Feedforward Neural Networks
https://towardsdatascience.com/backpropagation-made-easy-e90a4d5ede55
- The input to the network is an $n$-dimensional vector.
- The network contains L-1 hidden layers having $n$ neurons each.
- Finally, there is one output layer containing $k$ neurons.
- Each neuron in the hidden layer and output layer can be split into two parts:
- pre-activation $(a_i)$
- activation $(h_i)$
- The input layer is called the 0-th layer and the output layer can be called the L-th layer.

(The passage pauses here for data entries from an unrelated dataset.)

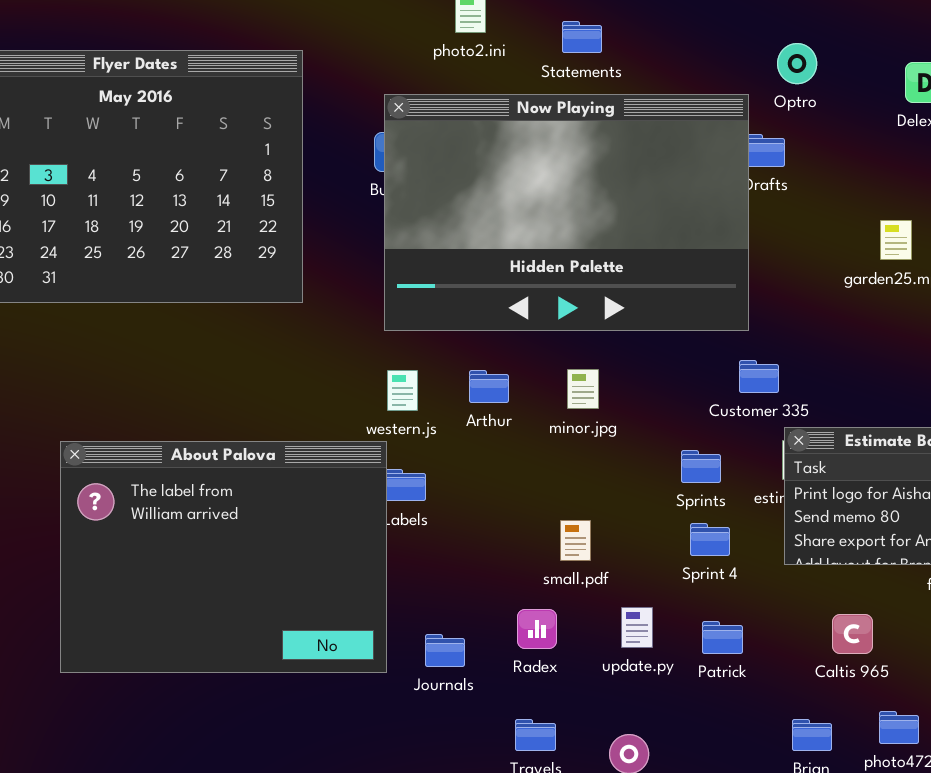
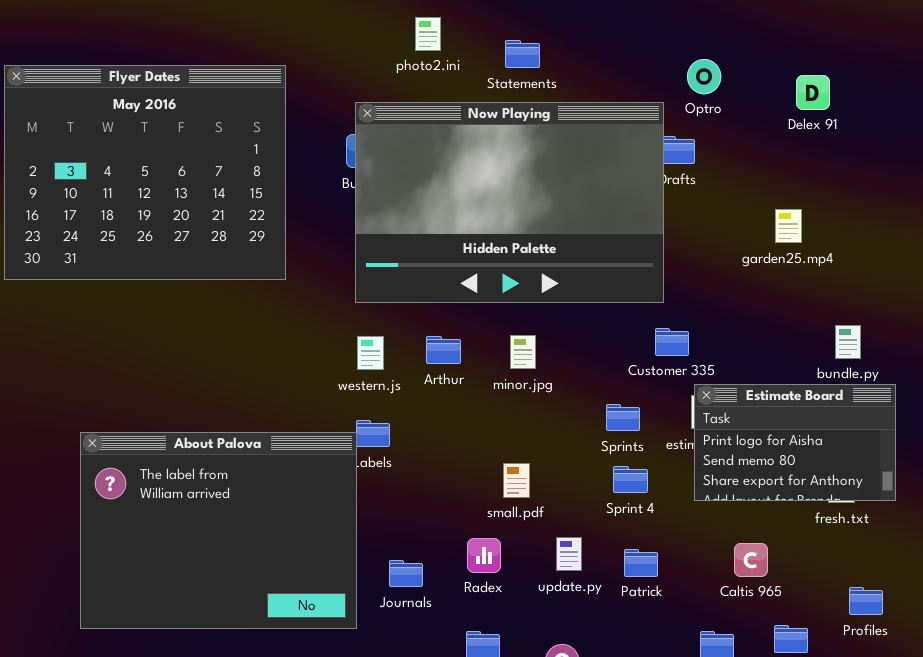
About Palova: [60,441,387,673] -> [80,432,357,629], moved

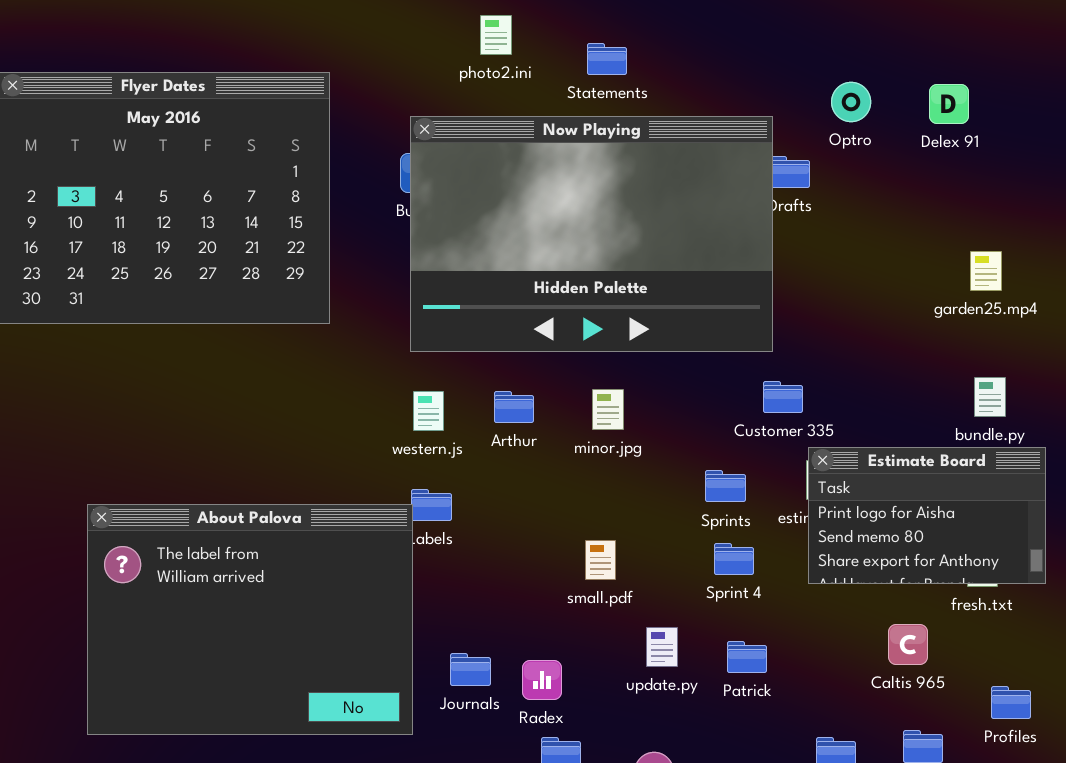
Optro: [687,59,721,94] -> [831,82,871,122], moved
garden25.mp4: [775,209,802,243] -> [970,251,1002,291], moved
Radex: [467,538,501,573] -> [522,660,562,700], moved
Caltis 965: [734,543,768,577] -> [888,624,928,665], moved

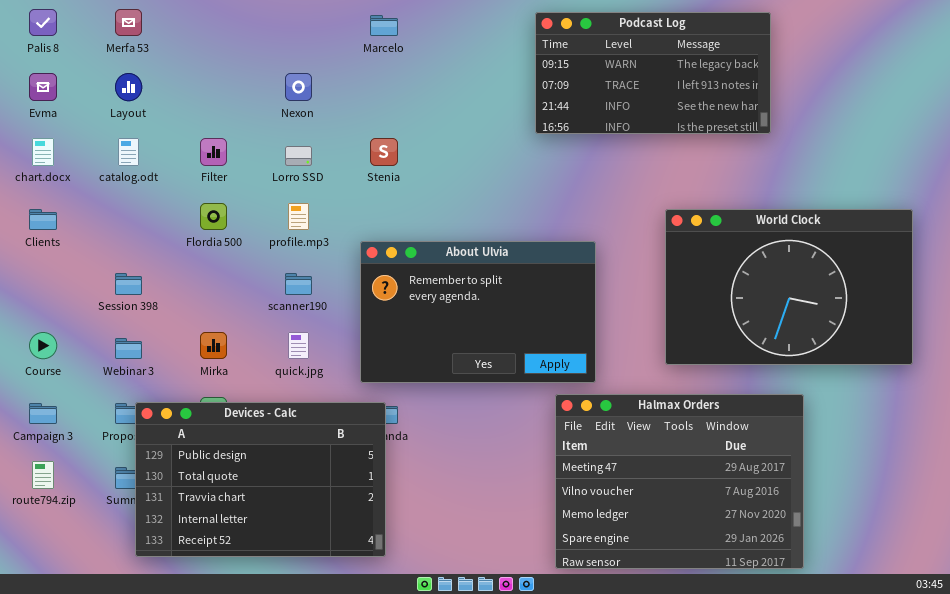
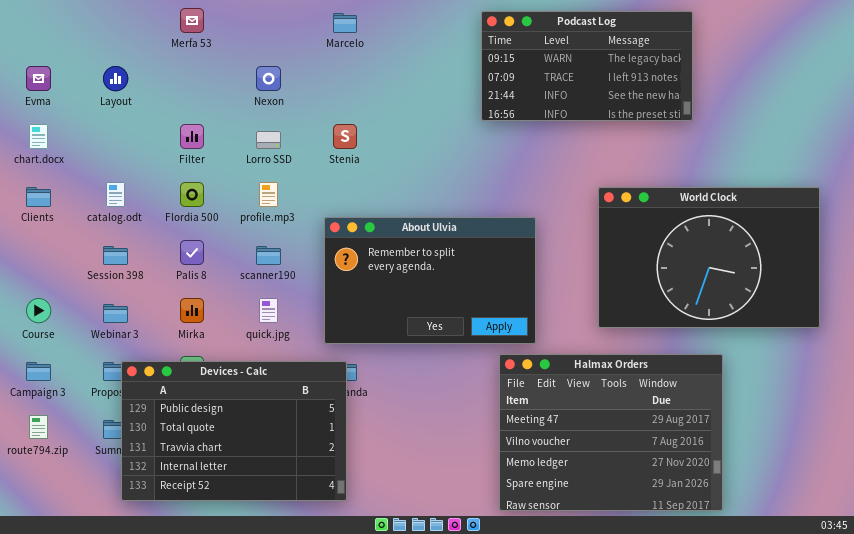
Palis 8: [29,9,57,36] -> [180,240,204,265], moved
Merfa 53: [115,9,142,36] -> [180,8,204,33], moved
catalog.odt: [118,138,139,166] -> [106,182,125,207], moved

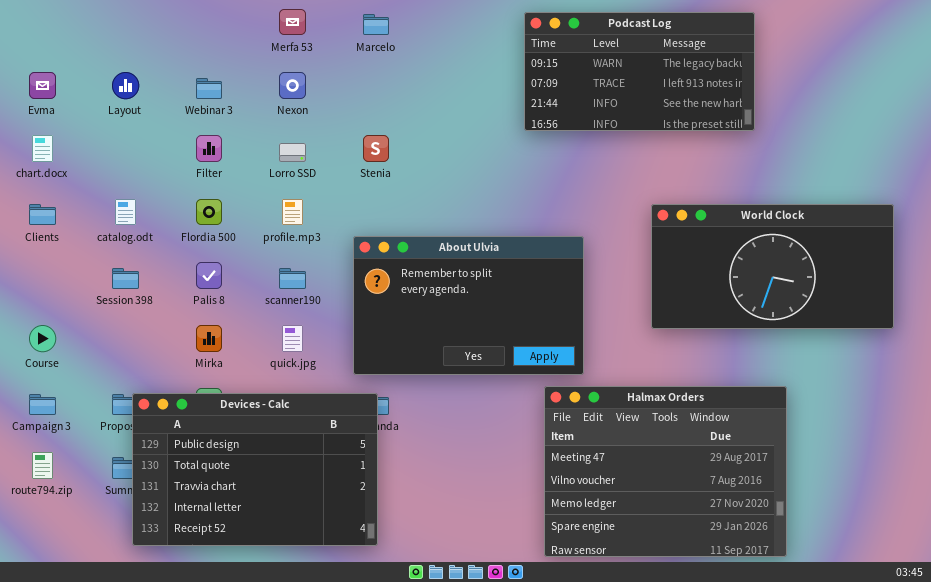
Merfa 53: [180,8,204,33] -> [279,9,306,35], moved
World Clock: [598,187,820,328] -> [651,204,894,329], resized
Webinar 3: [103,304,128,323] -> [196,78,222,99], moved

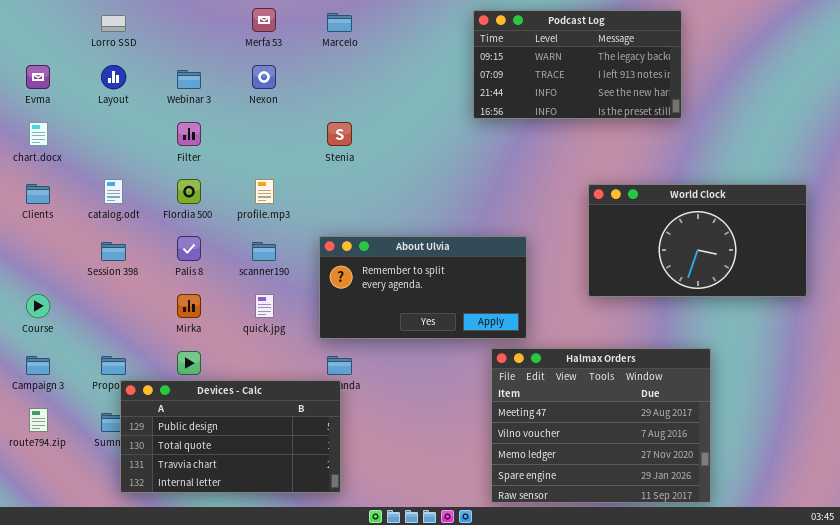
Lorro SSD: [279,143,306,162] -> [101,15,126,32], moved
About Ulvia: [353,236,584,375] -> [319,236,527,339], resized
Devices - Calc: [132,393,378,546] -> [120,380,341,493], resized

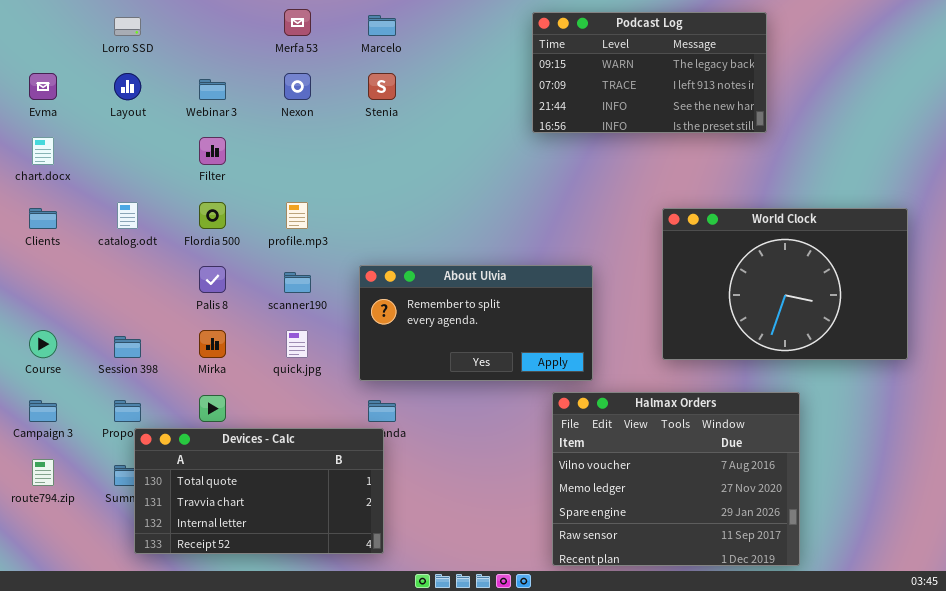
Stenia: [327,122,352,146] -> [368,73,396,100], moved
World Clock: [588,184,807,297] -> [662,208,908,360], resized
Session 398: [101,242,126,261] -> [114,336,141,358], moved
Halmax Orders: [491,348,711,503] -> [552,392,800,566], scrolled down 1 row
Devices - Calc: [120,380,341,493] -> [134,428,384,554], scrolled down 1 row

- Between layers $i-1$ and $i (0 < i < L)$
- Weight = $W_i \in \mathbb{R^{n \times n}}$
- Bias = $b_i \in \mathbb{R^n}$
- Between the last hidden layer and the output layer,
- Weight = $W_L \in \mathbb{R^{k \times n}}$
- Bias = $b_L \in \mathbb{R^k}$
- The pre-activation at layer $i$ is given by
$$
a_i = b_i + W_i h_{i-1}
$$
- The activation at layer $i$ is given by
$$
h_i = g(a_i)
$$
where $g$ is called the activation function.
- The activation at the output layer is given by
$$
f(x) = h_L = O(a_L)
$$
where $O$ is the output activation function.